I think the GOP's biggest problem was overconfidence.
They just couldn't imagine the country re-electing Obama given the jobless rate and state of the economy.
So, instead of worrying about electibility and moving a few inches more toward the center, they got involved in a long and expensive primary battle, and their platform, if anything, moved further to the right.
Romney attempted to move back toward the center, but he had to move so far that he looked wishy-washy and inconsistent.
The 47% remark was a devastating torpedo.
Add in the rape remarks of a couple high profile candidates (and they happened just at the point when a lot of undecideds were making up their minds.)
Add in the loss of momentum with Sandy. And the NJ governor working hand in hand with Obama - which didn't help the GOP argument that Obama was not capable of any kind of bipartisan action. And the memories of how Bush messed up with Katrina. (When the GOP was doing everything humanly possible to distance itself from Dubbya.)
But the killer, I think, is that they underestimated Obama's "ground game" and his ability to get his constituents out to vote.
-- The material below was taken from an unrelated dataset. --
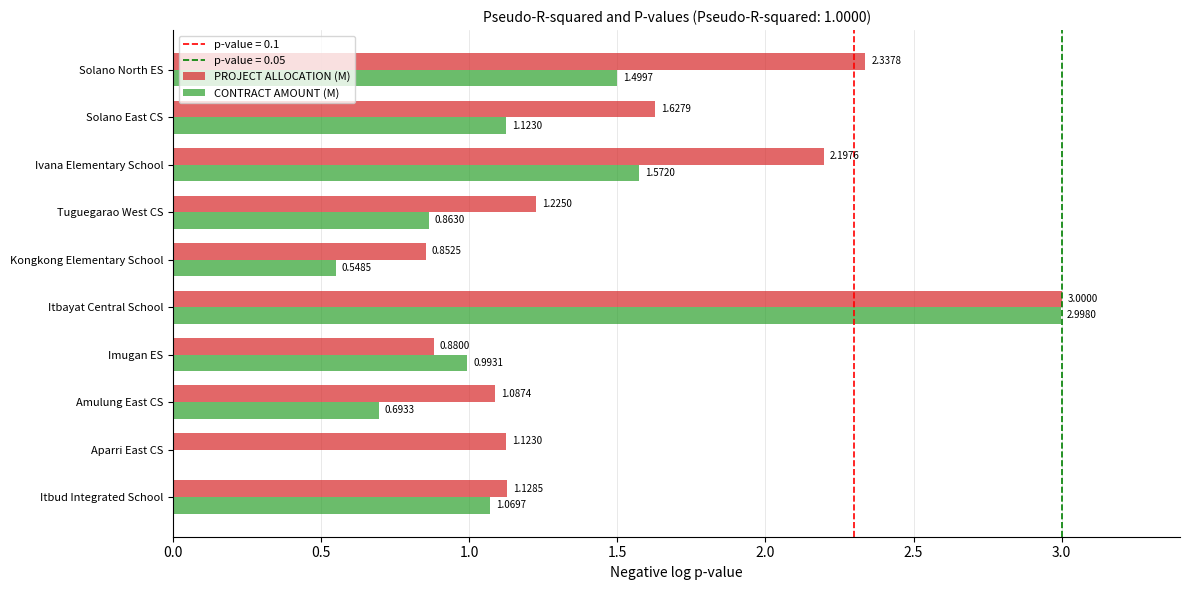

Which series has the widest spread of values?

CONTRACT AMOUNT (M)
In that regard, the youth of the democratic party is a big advantage. Energy, social media, neighborhood organizations, etc.
Given the fact that evangelicals make up such a huge portion of the party, I doubt that we'll see the GOP move very much on the kinds of social issues that are involved there.
More likely, they'll soften on immigration and make a play for the Latino voters. Bush did much better with that demographic and it got him elected twice.